The task: Copy exactly the lines from the first line of the records below through the line containing "307 102 534.6", including both, and nothing else.

** Opening Input for this task block **

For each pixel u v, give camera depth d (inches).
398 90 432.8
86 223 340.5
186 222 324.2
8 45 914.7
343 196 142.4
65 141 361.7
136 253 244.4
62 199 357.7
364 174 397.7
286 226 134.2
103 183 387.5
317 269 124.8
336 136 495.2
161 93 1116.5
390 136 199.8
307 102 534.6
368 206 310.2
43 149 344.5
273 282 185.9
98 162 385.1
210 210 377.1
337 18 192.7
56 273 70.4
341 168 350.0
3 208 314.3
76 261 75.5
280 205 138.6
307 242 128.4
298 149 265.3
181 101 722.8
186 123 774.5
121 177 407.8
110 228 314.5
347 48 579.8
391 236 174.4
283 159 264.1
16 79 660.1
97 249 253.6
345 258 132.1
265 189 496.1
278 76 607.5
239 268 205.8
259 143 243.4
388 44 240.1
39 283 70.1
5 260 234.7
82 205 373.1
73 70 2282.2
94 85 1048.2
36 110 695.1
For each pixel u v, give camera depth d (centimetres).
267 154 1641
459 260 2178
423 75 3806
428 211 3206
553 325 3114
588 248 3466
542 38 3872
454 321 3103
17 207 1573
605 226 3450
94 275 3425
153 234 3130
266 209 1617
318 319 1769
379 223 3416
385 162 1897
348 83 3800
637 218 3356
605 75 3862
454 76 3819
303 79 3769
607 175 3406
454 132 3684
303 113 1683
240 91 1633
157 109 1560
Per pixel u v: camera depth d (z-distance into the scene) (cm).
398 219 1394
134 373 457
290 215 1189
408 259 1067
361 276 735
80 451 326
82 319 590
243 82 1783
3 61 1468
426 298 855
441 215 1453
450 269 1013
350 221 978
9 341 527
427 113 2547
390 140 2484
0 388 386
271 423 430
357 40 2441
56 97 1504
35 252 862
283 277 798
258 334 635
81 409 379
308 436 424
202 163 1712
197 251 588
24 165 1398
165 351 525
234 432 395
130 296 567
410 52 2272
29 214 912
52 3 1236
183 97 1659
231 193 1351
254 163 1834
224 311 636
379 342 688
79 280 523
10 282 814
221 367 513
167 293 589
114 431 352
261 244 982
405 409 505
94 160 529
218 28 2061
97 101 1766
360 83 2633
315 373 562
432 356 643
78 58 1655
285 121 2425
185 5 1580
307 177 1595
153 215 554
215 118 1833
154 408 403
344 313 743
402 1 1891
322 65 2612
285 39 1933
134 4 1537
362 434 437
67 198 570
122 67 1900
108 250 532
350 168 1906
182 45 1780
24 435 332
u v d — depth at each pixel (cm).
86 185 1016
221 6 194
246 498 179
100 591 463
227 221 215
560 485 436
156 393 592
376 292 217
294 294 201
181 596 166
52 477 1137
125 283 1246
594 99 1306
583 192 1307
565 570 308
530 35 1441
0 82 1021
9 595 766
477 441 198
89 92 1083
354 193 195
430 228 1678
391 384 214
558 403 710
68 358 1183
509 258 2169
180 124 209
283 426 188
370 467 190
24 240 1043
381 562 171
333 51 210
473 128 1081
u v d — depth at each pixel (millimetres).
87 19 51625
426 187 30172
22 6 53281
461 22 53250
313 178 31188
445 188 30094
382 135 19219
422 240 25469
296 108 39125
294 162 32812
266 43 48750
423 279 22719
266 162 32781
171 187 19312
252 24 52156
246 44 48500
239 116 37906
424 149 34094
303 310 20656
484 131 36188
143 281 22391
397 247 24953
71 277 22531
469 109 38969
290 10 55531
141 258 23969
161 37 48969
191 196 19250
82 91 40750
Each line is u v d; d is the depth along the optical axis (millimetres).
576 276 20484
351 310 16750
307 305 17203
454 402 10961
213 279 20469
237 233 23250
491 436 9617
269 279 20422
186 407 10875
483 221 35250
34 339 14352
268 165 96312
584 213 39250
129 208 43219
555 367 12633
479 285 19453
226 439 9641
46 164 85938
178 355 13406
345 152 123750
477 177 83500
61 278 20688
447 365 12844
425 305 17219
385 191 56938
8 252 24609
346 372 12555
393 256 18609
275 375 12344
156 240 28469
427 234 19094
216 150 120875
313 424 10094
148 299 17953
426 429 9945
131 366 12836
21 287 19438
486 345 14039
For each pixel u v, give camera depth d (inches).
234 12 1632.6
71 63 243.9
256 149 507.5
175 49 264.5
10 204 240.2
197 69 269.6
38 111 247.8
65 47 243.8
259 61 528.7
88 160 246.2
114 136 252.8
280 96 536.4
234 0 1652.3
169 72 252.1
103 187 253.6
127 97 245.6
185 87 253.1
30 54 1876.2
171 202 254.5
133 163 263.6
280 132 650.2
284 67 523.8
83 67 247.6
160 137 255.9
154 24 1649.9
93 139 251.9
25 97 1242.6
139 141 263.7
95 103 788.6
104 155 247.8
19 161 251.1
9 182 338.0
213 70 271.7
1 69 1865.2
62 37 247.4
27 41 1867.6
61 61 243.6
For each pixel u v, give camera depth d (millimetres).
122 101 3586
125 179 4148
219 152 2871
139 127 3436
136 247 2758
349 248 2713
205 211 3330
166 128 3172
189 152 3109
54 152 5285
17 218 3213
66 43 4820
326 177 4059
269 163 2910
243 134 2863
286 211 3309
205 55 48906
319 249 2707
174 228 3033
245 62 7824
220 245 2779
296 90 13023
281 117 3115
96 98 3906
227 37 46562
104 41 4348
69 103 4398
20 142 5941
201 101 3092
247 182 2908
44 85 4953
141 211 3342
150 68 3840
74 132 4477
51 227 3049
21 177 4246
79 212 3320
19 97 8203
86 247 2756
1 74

** Closing Input for this task block **

The answer:
For each pixel u v, give camera depth d (inches).
398 90 432.8
86 223 340.5
186 222 324.2
8 45 914.7
343 196 142.4
65 141 361.7
136 253 244.4
62 199 357.7
364 174 397.7
286 226 134.2
103 183 387.5
317 269 124.8
336 136 495.2
161 93 1116.5
390 136 199.8
307 102 534.6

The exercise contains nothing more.